“You would have done just the same, wouldn’t you, Mrs. Panther,” said Azalea in her light, almost gay little way, “if you had heard we were in trouble and had known you could help us out?”

“Who, me?” gasped Mrs. Panther. “I never helped nobody. Never had the chanct.” Again the bitterness came into her voice.

“I’m going to give you the chance sometime, Mrs. Panther,” said Azalea, laughing softly. “Then you’ll help me the very best you know how; won’t she, Aunt Zillah?”

On that they parted. Keefe and Mr. Thompson slept at some distance, guarding the path—though indeed there was no one to guard it against. Aunt Zillah and her girls lay beneath a hemlock tree.
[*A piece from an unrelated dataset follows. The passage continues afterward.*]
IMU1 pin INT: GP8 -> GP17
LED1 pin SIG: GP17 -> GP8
Beside them, Paralee watched the slow roll of the stars till far into the night, unable to sleep for the thoughts that beset her.

“I couldn’t stay in the house,” she whispered to Azalea. “It made me think of the dark days.”

“The dark days?”

“Before I went away—when I thought we was forgot by all on the world.”
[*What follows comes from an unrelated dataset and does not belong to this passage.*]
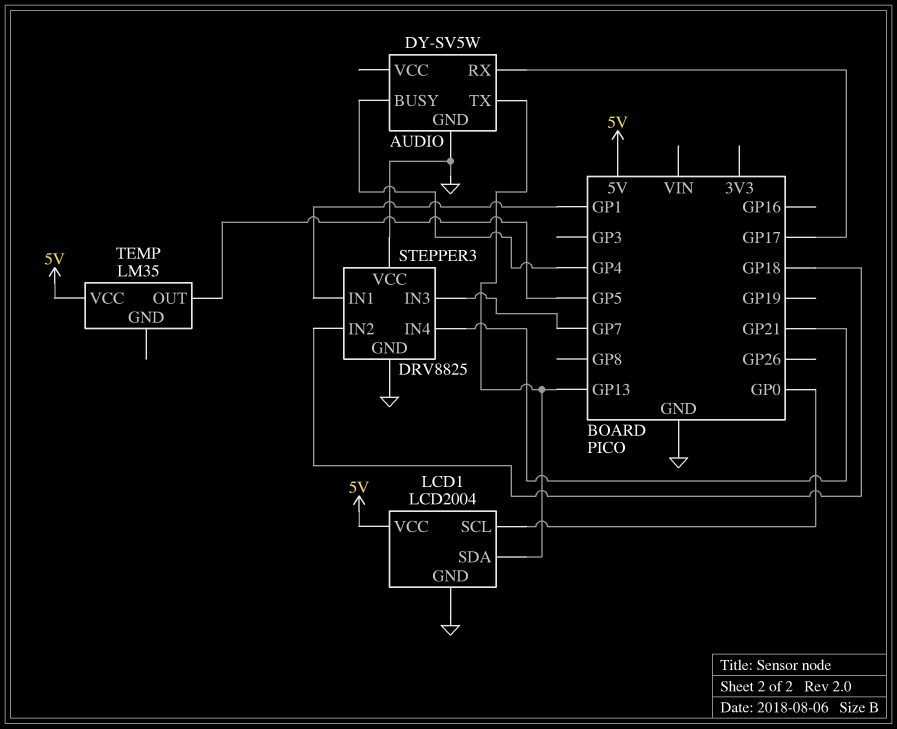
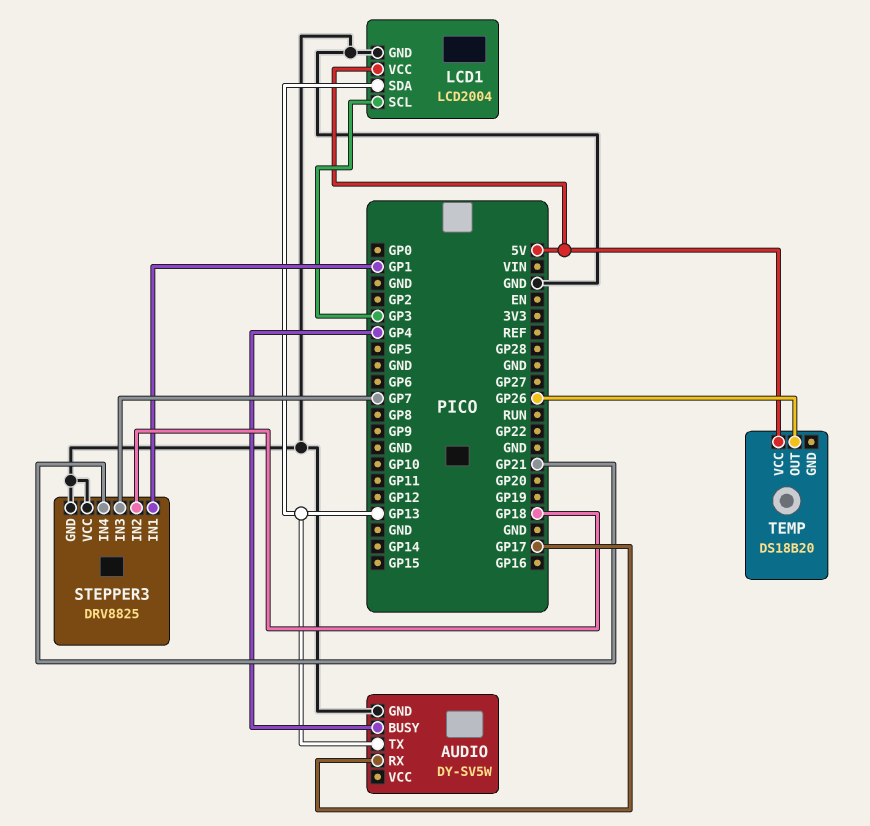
LCD1 pin SCL: GP0 -> GP3
TEMP: LM35 -> DS18B20
TEMP pin OUT: GP5 -> GP26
The night was good to them; the wind was low and kind; the dew softer than fairy fingers; the stars softly bright. Even the dawn did not come blazing upon them. In pink and gray, delicately it smiled from the farther hills. True, all night long the whippoorwill teased the air with his foolish song, but all there were too used to the notes of his voice to heed.
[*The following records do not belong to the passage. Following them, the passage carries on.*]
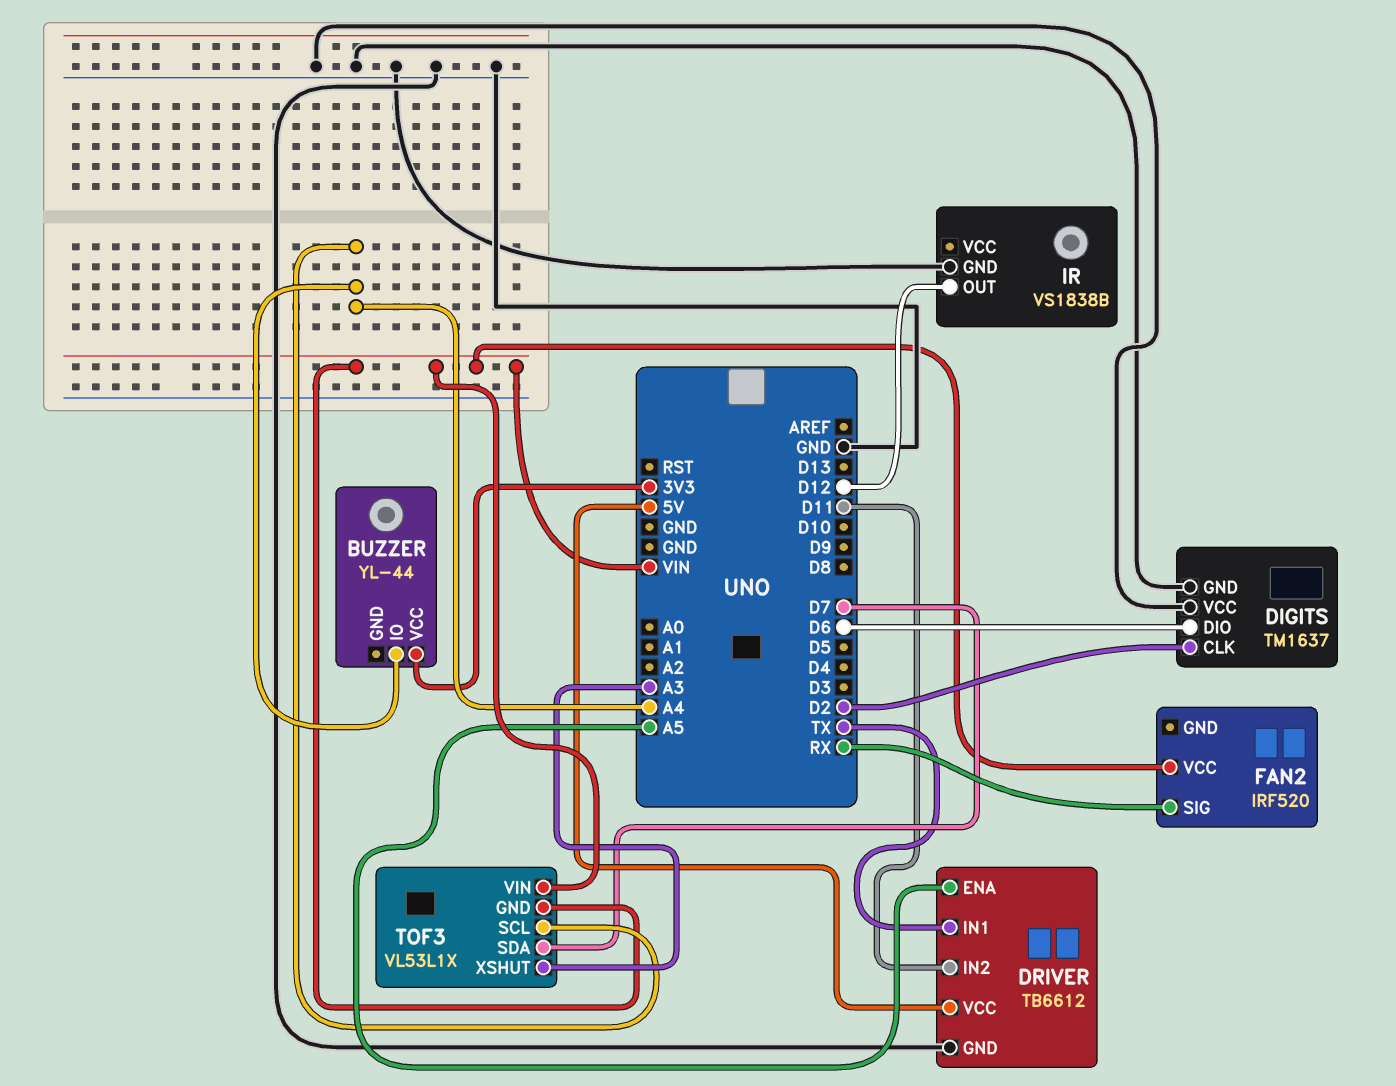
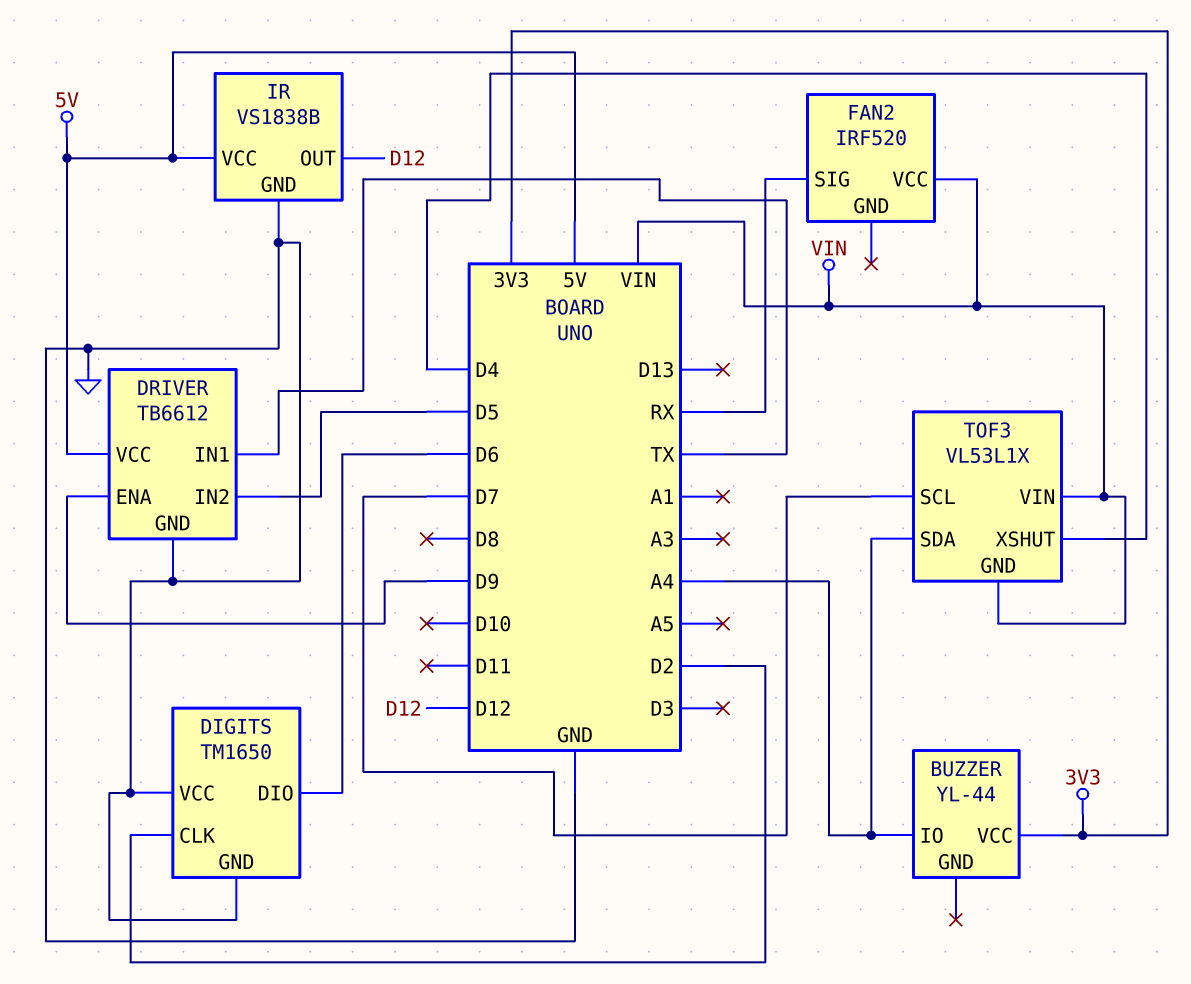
DIGITS: TM1637 -> TM1650
DRIVER pin ENA: A5 -> D9
DRIVER pin IN2: D11 -> D5
IR pin VCC: none -> 5V
TOF3 pin SCL: A4 -> D7
TOF3 pin SDA: D7 -> A4
TOF3 pin XSHUT: A3 -> D4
An hour after sunup, the procession was on its way. Mrs. Panther and Paralee rode the horses which had carried Keefe and Haystack Thompson the day before. In the panniers by their side cackled the excited and displeased chickens, and following them came the equally surprised and disgusted pig, for whom Keefe had constructed a harness by means of which Paralee led him. Last of all came Keefe and Haystack, carrying the paralyzed man in his hammock.

The little house looked wretchedly deserted when Paralee had closed its shutters and Keefe nailed up its door. He noticed that Mrs. Panther kept her head turned away from it and he wondered if she had, after all, some strange, irrational love for this grim place, where she had suffered so much, and known such bitter solitude.